CALIFORNIA (Dispatches) – July was the hottest month globally ever recorded, a U.S. scientific agency said Friday, in the latest data to sound the alarm about the climate crisis.
“July is typically the world’s warmest month of the year, but July 2021 outdid itself as the hottest July and month ever recorded,” said Rick Spinrad, administrator of the National Oceanic and Atmospheric Administration (NOAA).
“This new record adds to the disturbing and disruptive path that climate change has set for the globe,” Spinrad said in a statement citing data from the National Centers for Environmental Information (NCEI).
NOAA said combined land and ocean-surface temperature was 1.67 degrees Fahrenheit (0.93 degrees Celsius) above the 20th-century average of 60.4 degrees Fahrenheit, making it the hottest July since record-keeping began 142 years ago.
The month was 0.02 degrees Fahrenheit higher than the previous record set in July 2016, which was equaled in 2019 and 2020.
U.S. Forest Service in Crisis Mode
The U.S. Forest Service said Friday it was operating in crisis mode, fully deploying firefighters and maxing out its support system as wildfires continue to break out across the U.S. West, threatening thousands of homes and entire towns.
The roughly 21,000 federal firefighters working on the ground is more than double the number of firefighters sent to contain forest fires at this time a year ago, and the agency is facing “critical resources limitations,” said Anthony Scardina, a deputy forester for the agency’s Pacific Southwest region.
An estimated 6,170 firefighters alone are battling the Dixie Fire in Northern California, the largest of 100 large fires burning in 14 states, with dozens more burning in western Canada.

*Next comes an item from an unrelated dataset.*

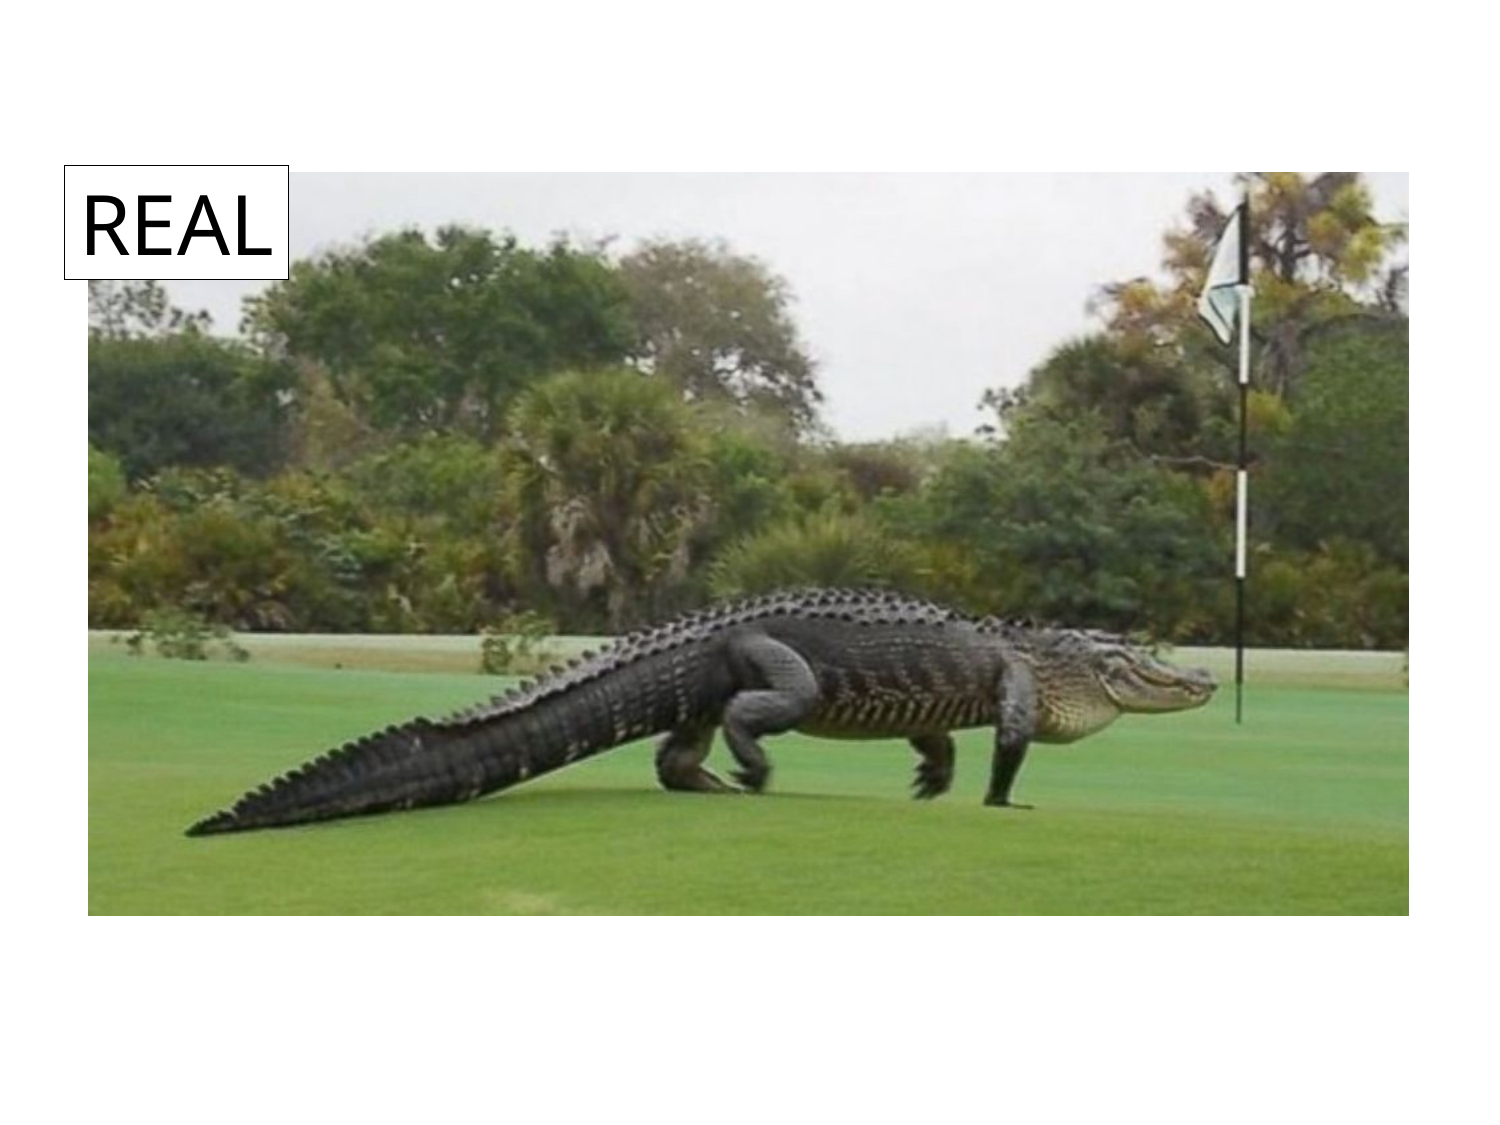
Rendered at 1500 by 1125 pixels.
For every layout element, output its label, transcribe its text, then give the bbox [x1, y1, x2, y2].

text_box REAL [64, 165, 289, 280]
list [88, 172, 1409, 916]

The fire began a month ago and has destroyed more than 1,000 homes, businesses and other structures, much of it in the small town of Greenville in the northern Sierra Nevada.

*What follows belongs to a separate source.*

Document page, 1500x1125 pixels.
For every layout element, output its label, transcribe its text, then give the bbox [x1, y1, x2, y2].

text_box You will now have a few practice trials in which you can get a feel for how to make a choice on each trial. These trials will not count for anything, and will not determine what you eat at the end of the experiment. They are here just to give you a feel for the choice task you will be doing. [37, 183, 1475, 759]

The fire had ravaged more than 800 square miles (well over 2,000 square kilometers) — an area larger than the city of London — and continued to threaten more than a dozen rural and forest communities.

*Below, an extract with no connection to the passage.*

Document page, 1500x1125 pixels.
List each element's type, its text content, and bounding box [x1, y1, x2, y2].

Containment lines for the fire held overnight, but it was just 31% surrounded. Gusty and erratic winds were threatening to spread the fire to Westwood, a lumber town of 1,700. Lightning could spark new blazes even as crews try to surround a number of other forest fires ignited by lightning last month.
“Mother nature just kind of keeps throwing us obstacles our way,” said Edwin Zuniga, a spokesman with the California Department of Forestry and Fire Protection, working together with the Forest Service to tamp out the blaze.
Meanwhile, firefighters and residents were scrambling to save hundreds of homes as flames advance across the Northern Cheyenne Indian Reservation in southeastern Montana.